学校での食事は大して美味しくなかったが、外食で食べた数々のタミル料理は本当に美味しかった。蒸し暑い陽気の中に食べる料理はどこか爽やかさがあり、誰しもがお代わりをしてしまうのも納得する。スパイスで香りづけされた様々な野菜たちにフワッとサクッと揚げられたパパド。サンバルにチャトニ、これらをライスと一緒に食べる。ご飯を手で潰すようにサンバルなどを混ぜて、混ぜたご飯を人差し指と中指もしくは薬指にも乗っけて口の近くまで運び親指で押し出すように口の中に運ぶ。日本米と違ってご飯も軽いのでモリモリ食べられてしまうのである。定食屋などで提供されている「ミールス」と呼ばれているものは全てお代わり自由なのでついつい食べ過ぎてしまう。



日本でスパイスのことなどをあれこれやり始めて間もなく、南インドの料理が巷で流行り始めた。私もあの時食べた「あれ」を再現しようと色々と持っているスパイスや豆で試行錯誤してみたがなかなか「あれ」は作れなかった。深みや旨味、スパイスの香りはあるのだが爽やかさが足りないのである。何が足りないのか見つけるために南インドへ行った時には様々な厨房や家庭のキッチンで作り方を見せてもらった。そして足りなかったのは「カレーリーフ」というハーブだということがわかった。プチプチプチっと4、5センチくらいの葉っぱを細い枝から切り離していきそれらを料理に足していくのである。パッと柑橘にも似た爽やかな香りがあたりを漂う。

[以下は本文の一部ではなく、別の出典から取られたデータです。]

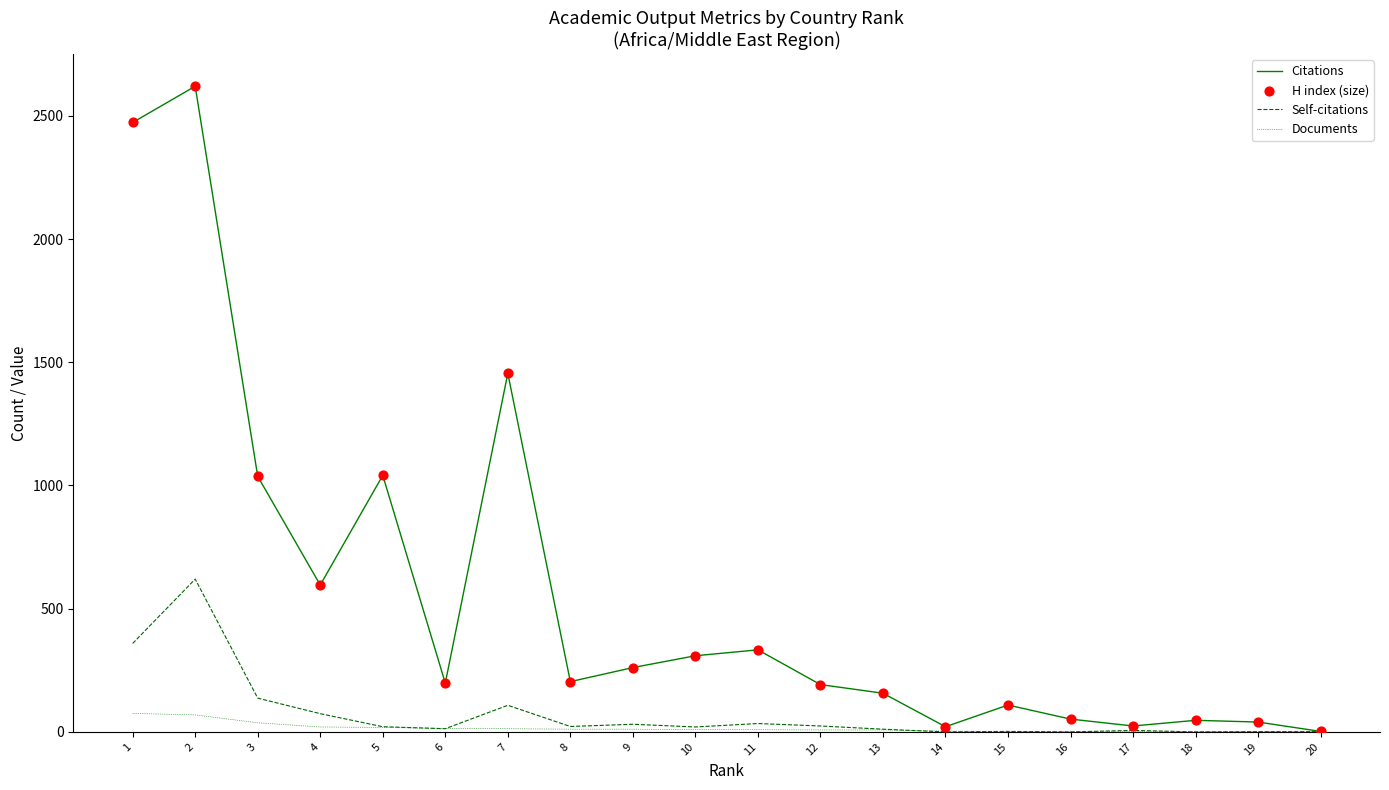

At how many categories does at least one series exceed 1505?

2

インド、スリランカ、バングラデシュ、アンダマン諸島などが原産地とされるカレーリーフはヒマラヤ山脈を除くインド亜大陸ではそこら中に育っている。1世紀ごろにタミルの書物に登場するのがカレーリーフの最初の記述であり、英語の「curry」ももしかしたらタミル語の「kari」という言葉からきていると言われそれに欠かせないスパイスとして「kari pattha」(カレーリーフ)が入るため「curry leaf」と呼ばれるようになったのかもしれない。日本ではオオバゲッキツ(大葉月橘)、または、ナンヨウザンショウ(南洋山椒)と呼ばれミカン科の仲間である。数百年前にイギリス人たちが南インド料理を食べ、再現しようとしてよく使われているスパイス達を混ぜて作ったのがカレーパウダー(カレー粉)の始まりである。そしてカレーリーフも乾燥してパウダーにして入れてみたが、乾燥させたがゆえに爽やかさが抜けてしまい代わりに柑橘類のパウダーを入れて作ったのではないかと想像してみる。



我々が作っているカレーパウダーにも陳皮、柑橘の皮のパウダーを入れ爽やかさを出している。



生まれた時からそばにあったカレーパウダーに「あれ」の答えがあったとは。



今ではフレッシュなカレーリーフを割と手軽に手に入れることができ、南インドで過ごした学生時代を懐かしみながら今日もプチプチプチっとやっている。